Its a sad state of affairs.Scandalous, rotten,dirty politics, secret funds pouring in from Overseas & such. Equates us with those 'third world' nations we always considered beneath us.
undoubtedly this racist ad brings out the dark side of this election campaign.
It was obvious from day one that the Tea Party and the faction in the Republican Party which climbed on its back seeking to claw back to power, would run on a campaign of race, hate and intolerance. Whipping up fear & paranoia.
Its a sad state of affairs.Scandalous, rotten,dirty politics, secret funds pouring in from Overseas & such. Equates us with those 'third world' nations we always considered beneath us.

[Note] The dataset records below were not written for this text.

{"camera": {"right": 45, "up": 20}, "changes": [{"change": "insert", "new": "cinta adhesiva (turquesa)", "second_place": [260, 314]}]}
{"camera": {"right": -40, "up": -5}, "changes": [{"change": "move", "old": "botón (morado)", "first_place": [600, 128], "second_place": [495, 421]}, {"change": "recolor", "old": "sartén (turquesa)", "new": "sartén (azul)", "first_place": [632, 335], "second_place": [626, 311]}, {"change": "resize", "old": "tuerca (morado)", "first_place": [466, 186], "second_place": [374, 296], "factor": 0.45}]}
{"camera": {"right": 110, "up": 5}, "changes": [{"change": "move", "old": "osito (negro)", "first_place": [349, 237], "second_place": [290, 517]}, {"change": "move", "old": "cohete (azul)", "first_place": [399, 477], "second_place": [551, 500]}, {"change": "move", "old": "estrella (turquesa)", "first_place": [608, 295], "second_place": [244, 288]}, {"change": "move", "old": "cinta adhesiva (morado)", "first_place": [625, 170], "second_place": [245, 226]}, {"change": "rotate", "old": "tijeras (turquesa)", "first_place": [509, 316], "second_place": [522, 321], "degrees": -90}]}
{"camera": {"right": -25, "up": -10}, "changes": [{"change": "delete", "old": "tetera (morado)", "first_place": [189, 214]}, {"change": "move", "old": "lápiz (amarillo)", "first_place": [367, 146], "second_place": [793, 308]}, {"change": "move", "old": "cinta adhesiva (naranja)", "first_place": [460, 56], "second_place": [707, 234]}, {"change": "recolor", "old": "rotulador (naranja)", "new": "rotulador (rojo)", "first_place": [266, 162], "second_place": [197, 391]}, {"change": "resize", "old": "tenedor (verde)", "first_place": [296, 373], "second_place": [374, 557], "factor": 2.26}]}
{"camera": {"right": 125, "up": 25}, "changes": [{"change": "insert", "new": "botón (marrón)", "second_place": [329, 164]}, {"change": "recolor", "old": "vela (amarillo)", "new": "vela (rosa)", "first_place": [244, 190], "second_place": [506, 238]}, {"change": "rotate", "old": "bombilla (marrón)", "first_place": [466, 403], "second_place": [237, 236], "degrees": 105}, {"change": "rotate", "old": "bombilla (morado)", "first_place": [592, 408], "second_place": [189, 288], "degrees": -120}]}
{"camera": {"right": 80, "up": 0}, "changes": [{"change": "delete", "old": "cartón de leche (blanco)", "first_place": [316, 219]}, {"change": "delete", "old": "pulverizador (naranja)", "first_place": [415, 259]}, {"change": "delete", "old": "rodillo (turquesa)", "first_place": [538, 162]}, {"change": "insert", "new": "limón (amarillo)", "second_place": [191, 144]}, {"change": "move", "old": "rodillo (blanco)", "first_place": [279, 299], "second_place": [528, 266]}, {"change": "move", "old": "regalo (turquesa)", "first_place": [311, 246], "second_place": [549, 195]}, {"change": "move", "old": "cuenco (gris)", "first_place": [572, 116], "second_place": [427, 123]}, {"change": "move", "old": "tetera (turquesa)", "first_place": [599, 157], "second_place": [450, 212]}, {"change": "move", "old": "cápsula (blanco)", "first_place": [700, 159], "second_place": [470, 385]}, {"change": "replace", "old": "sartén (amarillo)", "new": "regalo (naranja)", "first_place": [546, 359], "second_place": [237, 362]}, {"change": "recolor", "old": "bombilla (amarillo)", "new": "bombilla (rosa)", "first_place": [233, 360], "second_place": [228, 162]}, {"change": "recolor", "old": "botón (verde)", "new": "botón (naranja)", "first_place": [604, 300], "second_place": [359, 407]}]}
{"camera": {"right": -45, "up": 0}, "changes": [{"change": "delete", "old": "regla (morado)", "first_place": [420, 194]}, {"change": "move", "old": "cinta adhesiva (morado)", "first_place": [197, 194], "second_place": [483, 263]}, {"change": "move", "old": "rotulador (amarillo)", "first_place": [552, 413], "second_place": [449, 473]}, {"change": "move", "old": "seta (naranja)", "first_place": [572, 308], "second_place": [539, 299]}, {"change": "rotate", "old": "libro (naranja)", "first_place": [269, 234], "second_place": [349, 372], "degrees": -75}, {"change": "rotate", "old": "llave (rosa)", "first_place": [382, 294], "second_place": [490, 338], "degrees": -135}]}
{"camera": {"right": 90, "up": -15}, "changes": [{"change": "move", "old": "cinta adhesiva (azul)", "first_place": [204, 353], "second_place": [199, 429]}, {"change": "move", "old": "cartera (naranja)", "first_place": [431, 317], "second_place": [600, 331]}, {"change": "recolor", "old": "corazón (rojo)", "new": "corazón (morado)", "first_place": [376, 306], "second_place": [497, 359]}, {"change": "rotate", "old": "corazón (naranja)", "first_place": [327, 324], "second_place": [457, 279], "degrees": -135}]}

Are the scary brown people (according to Angle) trying to steal our (white people, according to Angle) jobs (the same jobs that we wouldn't take because we have an entitlement mentality and would rather collect unemployment)? Does she remember that there are like 20 people for each job that exists? She is just bat-crap crazy. It is scary to think a person whose thought processes are limited is a teacher in our schools.
When I saw the title was "The Wave" I thought at first it was referencing the book and film we read and watched in middle school about how easily fascism can take over, turning even the most well-meaning and innocent people into vicious nazis. But then, I saw it was an unironic title. Oh, Sharron Angle. If only you could grasp irony.